● Texto para leitura:
▬▬▬▬▬▬▬▬▬▬

Se efetivamente há uma ordem no seio das relações em comunidade por acordo, não está claro no texto. Podemos afirmar tão somente que em Kategorien as relações em comunidade por acordo são orientadas por complexos de sentido que não possuem um acordo firmado, embora funcionem “como se” tal acordo existisse. O intercâmbio do dinheiro, por exemplo, refere-se em seu sentido à expectativa da ação dos demais agentes que intercambiam dinheiro (como comerciantes, compradores, entre outros). Ainda que não haja uma ordem firmada, os integrantes dessa relação orientam-se segundo a expectativa da aceitação comum do dinheiro.

Em vista disso nos parece factível afirmar que em relações em comunidade por acordo, apesar da ausência da ordem, há complexos de sentido comuns que coordenam as ações. Não rejeitamos completamente a posição de Schluchter (2014), embora a aceitemos somente como uma hipótese em meio a diversas interpretações possíveis. Mas, dada a falta de fundamentação exegética desta hipótese, nos manteremos fiéis ao exposto no texto e aceitaremos, para fins didáticos de exposição, a inexistência da ordem em relações em comunidade por acordo. O Quadro 2 sistematiza a teoria das ordens de 1913:

Quadro 2 — Sistematização da tipologia das ações, relações, organizações e ordens de Kategorien.

▬▬▬▬▬▬▬▬▬▬

● Entradas apresentadas:
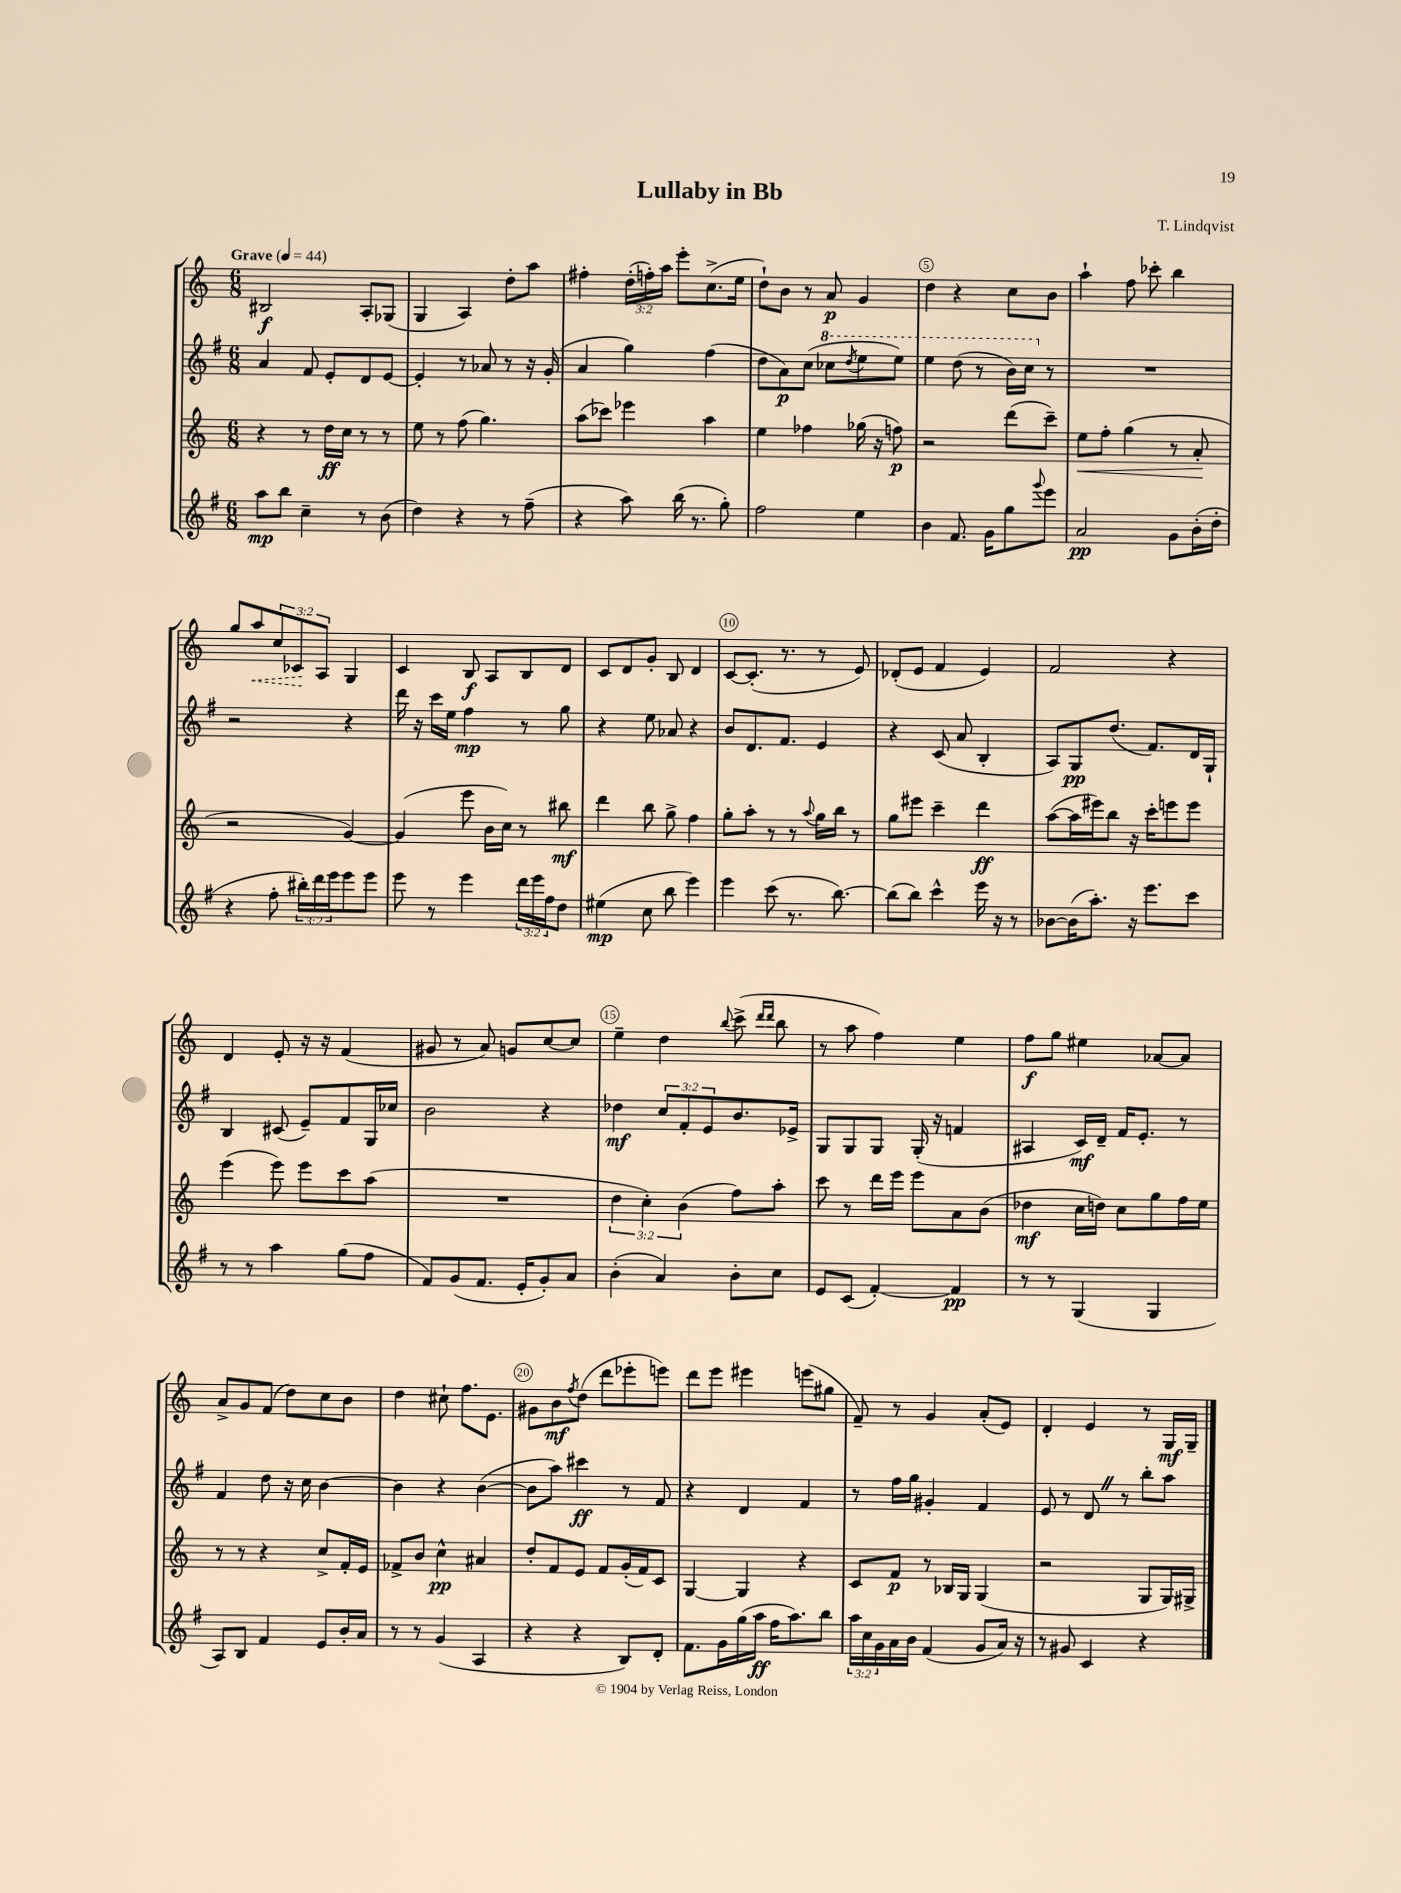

**kern	**dynam	**kern	**dynam	**kern	**dynam	**kern	**dynam
*part4	*part4	*part3	*part3	*part2	*part2	*part1	*part1
*staff4	*staff4	*staff3	*staff3	*staff2	*staff2	*staff1	*staff1
*clefG2	*	*clefG2	*	*clefG2	*	*clefG2	*
*k[f#]	*	*k[]	*	*k[f#]	*	*k[]	*
*M6/8	*	*M6/8	*	*M6/8	*	*M6/8	*
*MM44	*	*MM44	*	*MM44	*	*MM44	*
=1	=1	=1	=1	=1	=1	=1	=1
!	!	!	!	!	!	!LO:TX:a:B:t=Grave	!
8aa\L	mp	4r	.	4a/	.	2B#X/	f
8bb\J	.	.	.	.	.	.	.
4cc~\	.	8r	.	8f#/	.	.	.
.	.	16dd\LL	ff	8e'/L	.	.	.
.	.	16cc\JJ	.	.	.	.	.
8r	.	8r	.	8d/	.	8A'/L	.
(8b\	.	8r	.	[8e/J	.	(8G-X/J	.
=2	=2	=2	=2	=2	=2	=2	=2
4dd\)	.	8ee\	.	4e'/]	.	4G/	.
.	.	8r	.	.	.	.	.
4r	.	(8ff\	.	8r	.	4A/)	.
.	.	4.gg\)	.	8a-X/	.	.	.
8r	.	.	.	8r	.	8dd'\L	.
(8ff#~\	.	.	.	16r	.	8aa\J	.
.	.	.	.	(16g'/	.	.	.
=3	=3	=3	=3	=3	=3	=3	=3
4r	.	(8aa\L	.	4a/	.	4ff#X'\	.
.	.	8ccc-X\J)	.	.	.	.	.
8aa\)	.	4eee-X\	.	4gg\)	.	(24dd'\LL	.
.	.	.	.	.	.	24ffn'\)	.
.	.	.	.	.	.	24aa\JJ	.
(16bb\	.	.	.	.	.	8eee'\L	.
8.r	.	.	.	.	.	.	.
.	.	4aa\	.	(4ff#\	.	(8.cc^\	.
8gg'\)	.	.	.	.	.	.	.
.	.	.	.	.	.	16ee\Jk	.
=4	=4	=4	=4	=4	=4	=4	=4
2ff#\	.	4ee\	.	8dd\L	.	8dd`\L)	.
.	.	.	.	8a\)	p	8b\J	.
.	.	4ff-X\	.	(8cc\J	.	8r	.
*	*	*	*	*8va	*	*	*
.	.	.	.	8ccc-X\L	.	8a/	p
.	.	.	.	8qddd/	.	.	.
4ee\	.	(16gg-X\	.	8eee\	.	4g/	.
.	.	16r	.	.	.	.	.
.	.	8ffn\)	p	8eee\J)	.	.	.
=5	=5	=5	=5	=5	=5	=5	=5
4b\	.	2r	.	4eee\	.	4dd\	.
8.f#/	.	.	.	(8ddd\	.	4r	.
.	.	.	.	8r	.	.	.
16g\KL	.	.	.	.	.	.	.
8gg\	.	(8ddd\L	.	16bb\LL)	.	8cc\L	.
.	.	.	.	16ccc\JJ	.	.	.
8qqggg/	.	.	.	.	.	.	.
*	*	*	*	*X8va	*	*	*
8eee\J	.	8ccc~\J)	.	8r	.	8b\J	.
=6	=6	=6	=6	=6	=6	=6	=6
!	!	!	!LO:HP:b	!	!	!	!
2a/	pp	8ee\L	<	2.r	.	4aa`\	.
.	.	8ff'\J	.	.	.	.	.
.	.	(4gg\	.	.	.	8ff\	.
.	.	.	.	.	.	8ccc-X'\	.
8g\L	.	8r	.	.	.	4bb\	.
(16b'\L	.	8a'/	.	.	.	.	.
16dd'\JJ	.	.	.	.	.	.	.
.	.	.	[	.	.	.	.
!!LO:LB:g=z
=7	=7	=7	=7	=7	=7	=7	=7
4r	.	2r	.	2r	.	8gg/L	.
!	!	!	!	!	!	!	!LO:HP:b
.	.	.	.	.	.	8aa/	<
8ff#'\	.	.	.	.	.	12cc/	.
.	.	.	.	.	.	12c-X/	.
24bb#X'\LL)	.	.	.	.	.	.	.
24ddd\	.	.	.	.	.	12A/J	[
24eee\J	.	.	.	.	.	.	.
8eee\	.	[4g/)	.	4r	.	4G/	.
8eee\J	.	.	.	.	.	.	.
=8	=8	=8	=8	=8	=8	=8	=8
8eee\	.	(4g/]	.	16ddd\	.	4c/	.
.	.	.	.	16r	.	.	.
8r	.	.	.	16ccc\LL	.	.	.
.	.	.	.	16ee\JJ	.	.	.
4eee\	.	8eee\	.	4ff#\	mp	8B/	f
.	.	16b\LL	.	.	.	8A/L	.
.	.	16cc\JJ)	.	.	.	.	.
24ddd\LL	.	8r	.	8r	.	8B/	.
24eee\	.	.	.	.	.	.	.
24ff#\J	.	.	.	.	.	.	.
8dd\J	.	8bb#X\	mf	8gg\	.	8d/J	.
=9	=9	=9	=9	=9	=9	=9	=9
(4ee#X\	mp	4ddd\	.	4r	.	8c/L	.
.	.	.	.	.	.	8d/	.
8cc\	.	8bb\	.	8ee\	.	8g'/J	.
8bb\	.	8gg^\	.	8a-X/	.	8B/	.
4eee\)	.	4ff\	.	4r	.	4d/	.
=10	=10	=10	=10	=10	=10	=10	=10
4eee\	.	8gg'\L	.	8b/L	.	[8c/L	.
.	.	8aa'\J	.	8.d/	.	(8.c'/J]	.
(8ccc\	.	8r	.	.	.	.	.
.	.	.	.	8.f#/J	.	8.r	.
8.r	.	8r	.	.	.	.	.
.	.	8qqaa/	.	.	.	.	.
.	.	16gg\LL	.	4e/	.	8r	.
[8.bb\)	.	16bb\JJ	.	.	.	.	.
.	.	8r	.	.	.	8e/)	.
=11	=11	=11	=11	=11	=11	=11	=11
(8bb\L]	.	8gg\L	.	4r	.	(8d-X'/L	.
8bb\J)	.	8eee#X\J	.	.	.	8e/J	.
4ccc^^\	.	4ccc~\	.	(8c/	.	4f/	.
.	.	.	.	8a/	.	.	.
16eee\	.	4ddd\	ff	4B'/	.	4e/)	.
16r	.	.	.	.	.	.	.
8r	.	.	.	.	.	.	.
=12	=12	=12	=12	=12	=12	=12	=12
[8b-X\L	.	([8aa\L	.	8A/L)	.	2f/	.
(16b-\K]	.	16aa\L]	.	8G/	pp	.	.
8.aa'\J)	.	16eee#X\J)	.	.	.	.	.
.	.	8bb\J	.	(8.dd/J	.	.	.
16r	.	16r	.	.	.	.	.
8.eee\L	.	16ccc'\KL	.	8.f#/L)	.	.	.
.	.	8eeen\	.	.	.	4r	.
8ccc\J	.	8eee\J	.	16d/L	.	.	.
.	.	.	.	16G`/JJ	.	.	.
!!LO:LB:g=z
=13	=13	=13	=13	=13	=13	=13	=13
8r	.	(4eee\	.	4B/	.	4d/	.
8r	.	.	.	.	.	.	.
4aa\	.	8eee\)	.	(8c#X/	.	8e'/	.
.	.	8eee\L	.	8e~/L)	.	16r	.
.	.	.	.	.	.	16r	.
(8gg\L	.	8ccc\	.	8f#/	.	(4f/	.
8ff#\J	.	(8aa\J	.	16G/L	.	.	.
.	.	.	.	16cc-X/JJ	.	.	.
=14	=14	=14	=14	=14	=14	=14	=14
8f#/L)	.	2.r	.	2b\	.	8g#X/	.
(8g/	.	.	.	.	.	8r	.
8.f#/J	.	.	.	.	.	8a/)	.
.	.	.	.	.	.	8gn/L	.
16e'/KL	.	.	.	.	.	.	.
8g'/)	.	.	.	4r	.	[8cc/	.
8a/J	.	.	.	.	.	8cc/J]	.
=15	=15	=15	=15	=15	=15	=15	=15
(4b'\	.	6dd\	.	4dd-X\	mf	4ee~\	.
.	.	6cc'\)	.	.	.	.	.
4a/)	.	.	.	12cc/L	.	4dd\	.
.	.	(6b\	.	12f#'/	.	.	.
.	.	.	.	12e/	.	.	.
.	.	.	.	.	.	8qqbb/	.
8b'\L	.	8ff\L)	.	8.b/	.	(8ccc^\	.
.	.	.	.	.	.	16qqddd/LL	.
.	.	.	.	.	.	16qqddd/JJ	.
8cc\J	.	8aa'\J	.	.	.	8bb\	.
.	.	.	.	16e-X^/Jk	.	.	.
=16	=16	=16	=16	=16	=16	=16	=16
8e/L	.	8ccc\	.	8G/L	.	8r	.
(8c/J	.	8r	.	8G/	.	8aa\	.
[4f#'/)	.	16ddd\LL	.	8G/J	.	4ff\)	.
.	.	16eee\JJ	.	.	.	.	.
.	.	8eee\L	.	(16G'/	.	.	.
.	.	.	.	16r	.	.	.
4f#/]	pp	8a\	.	4fn/	.	4ee\	.
.	.	(8b\J	.	.	.	.	.
=17	=17	=17	=17	=17	=17	=17	=17
8r	.	4dd-X\	mf	4A#X/	.	8ff\L	f
8r	.	.	.	.	.	8gg\J	.
(4G/	.	16cc\LL	.	16c/LL)	mf	4ee#X\	.
.	.	16ddn\JJ)	.	16d~/JJ	.	.	.
.	.	8cc\L	.	16f#/KL	.	.	.
.	.	.	.	8.e'/J	.	.	.
4G/	.	8gg\	.	.	.	[8a-X/L	.
.	.	16ff\L	.	8r	.	8a-/J]	.
.	.	16ee\JJ	.	.	.	.	.
!!LO:LB:g=z
=18	=18	=18	=18	=18	=18	=18	=18
8A/L)	.	8r	.	4f#/	.	8a^/L	.
8B/J	.	8r	.	.	.	8g/	.
4f#/	.	4r	.	8dd\	.	(8f/J	.
.	.	.	.	16r	.	8dd\L)	.
.	.	.	.	16cc\	.	.	.
8e/L	.	8cc^/L	.	[4b\	.	8cc\	.
16b'/L	.	16f'/L	.	.	.	8b\J	.
16a/JJ	.	16e/JJ	.	.	.	.	.
=19	=19	=19	=19	=19	=19	=19	=19
8r	.	8f-X^/L	.	4b\]	.	4dd\	.
8r	.	8b/J	.	.	.	.	.
(4g/	.	4cc^^\	pp	4r	.	8cc#X`\	.
.	.	.	.	.	.	8.ff\L	.
4A/	.	4a#X/	.	([4b\	.	.	.
.	.	.	.	.	.	8.e\J	.
=20	=20	=20	=20	=20	=20	=20	=20
4r	.	8dd'/L	.	8b\L]	.	8g#X\L	.
.	.	8f/	.	8aa\J)	.	8b\	mf
.	.	.	.	.	.	8qff/	.
4r	.	8e/J	.	4ccc#X\	ff	(8dd\J	.
.	.	8f/L	.	.	.	8ddd\L	.
8B/L)	.	(16g'/L	.	8r	.	8eee-X'\	.
.	.	16f/J)	.	.	.	.	.
8d'/J	.	8c/J	.	8f#/	.	8eeen\J)	.
=21	=21	=21	=21	=21	=21	=21	=21
8.f#\L	.	[4G/	.	4r	.	8ddd\L	.
.	.	.	.	.	.	8eee\J	.
16g\L	.	.	.	.	.	.	.
(16gg\	.	4G/]	.	4d/	.	4eee#X\	.
16aa\JJ	ff	.	.	.	.	.	.
16ff#\KL	.	.	.	.	.	.	.
8.aa\)	.	.	.	.	.	.	.
.	.	4r	.	4f#/	.	(8eeen\L	.
8bb\J	.	.	.	.	.	8gg#X\J	.
=22	=22	=22	=22	=22	=22	=22	=22
24aa\LL	.	8c/L	.	8r	.	8f~/)	.
24cc\	.	.	.	.	.	.	.
24g\	.	.	.	.	.	.	.
16a\	.	8f/J	p	16ff#\LL	.	8r	.
16b\JJ	.	.	.	16gg\JJ	.	.	.
(4f#/	.	8r	.	4g#X'/	.	4g/	.
.	.	16B-X/LL	.	.	.	.	.
.	.	16G/JJ	.	.	.	.	.
8g/L	.	(4G/	.	4f#/	.	(8a'/L	.
16a/Jk)	.	.	.	.	.	8e/J)	.
16r	.	.	.	.	.	.	.
=23	=23	=23	=23	=23	=23	=23	=23
8r	.	2r	.	8e/	.	4d'/	.
8g#X/	.	.	.	8r	.	.	.
4c/	.	.	.	8dZ/	.	4e/	.
.	.	.	.	8r	.	.	.
4r	.	8G/L	.	8bb'\L	.	8r	.
.	.	16G/L)	.	8aa\J	.	16G/LL	mf
.	.	16G#X^/JJ	.	.	.	16G~/JJ	.
==	==	==	==	==	==	==	==
*-	*-	*-	*-	*-	*-	*-	*-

▬▬▬▬▬▬▬▬▬▬

● Tarefas:
#1 No texto sobre as relações em comunidade por acordo, troque "Quadro 2" por "Tabela 2" e reescreva tudo desde "Em vista disso" até "ordens de Kategorien.".
#2 Segundo o título do Quadro 2 no texto sobre as relações em comunidade por acordo, de quais itens de Kategorien a tipologia é sistematizada? Liste todos.
#3 Dê prosseguimento ao texto sobre as relações em comunidade por acordo a partir da última frase apresentada.

● Respostas:
#1
Em vista disso nos parece factível afirmar que em relações em comunidade por acordo, apesar da ausência da ordem, há complexos de sentido comuns que coordenam as ações. Não rejeitamos completamente a posição de Schluchter (2014), embora a aceitemos somente como uma hipótese em meio a diversas interpretações possíveis. Mas, dada a falta de fundamentação exegética desta hipótese, nos manteremos fiéis ao exposto no texto e aceitaremos, para fins didáticos de exposição, a inexistência da ordem em relações em comunidade por acordo. O Tabela 2 sistematiza a teoria das ordens de 1913:

Tabela 2 — Sistematização da tipologia das ações, relações, organizações e ordens de Kategorien.

#2 Ações, relações, organizações e ordens.

#3
AÇÃO EM COMUNIDADE
Por acordo Em sociedade
RELAÇÃO
Em comunidade por acordo Em sociedade
União de fins
ORDEM
Estabelecida
Imposição Esclarecimento mútuo
ORGANIZAÇÕES
Organização Instituição
Fonte: própria autora, com base em weber (1913).

No caso da ação em sociedade, quando regulada pela ordem estabelecida, pode formar uma instituição [Anstalt] — uma relação em sociedade regulamentada formalmente por um estatuto que possui associação involuntária. Já em uma ação em comunidade por acordo, somente se assumirmos a assertividade da tese de Schluchter (2014), é possível afirmar que há a formação da organização [Verband] — uma relação em comunidade baseada em um acordo simples — em consonância com seus complexos de sentido.8

A Ordem Social em Grundbegriffe

Na segunda parte de Grundbegriffe (Conceito de Ação Social) Weber conceitua muitas das noções fundamentais de sua Sociologia Compreensiva. Especificamente após definir a relação social (§ 3) ele passa ao tema das ordens sociais (§5, §6 e §7) pois, assim, consegue fazer o link entre ações mutuamente ajustadas em seu conteúdo de sentido (relações sociais) e formas mais amplas de linhas de ação (ordens sociais).

Nos parágrafos 5, 6 e 7 (e suas respectivas notas), Weber firma dois elementos que compõem a ordem legítima: o cognitivo (representação) e o moral-normativo (vigência e legitimidade).9 O elemento cognitivo alude a existência da ordem stricto sensu no plano da representação. É essa representação o que permeia a legitimidade e a vigência. O elemento moral-normativo, por sua vez, diz respeito ao sentimento de dever de cumprimento da ordem. A ordem é introjetada pelo próprio agente e tomada, assim, como uma máxima para a ação.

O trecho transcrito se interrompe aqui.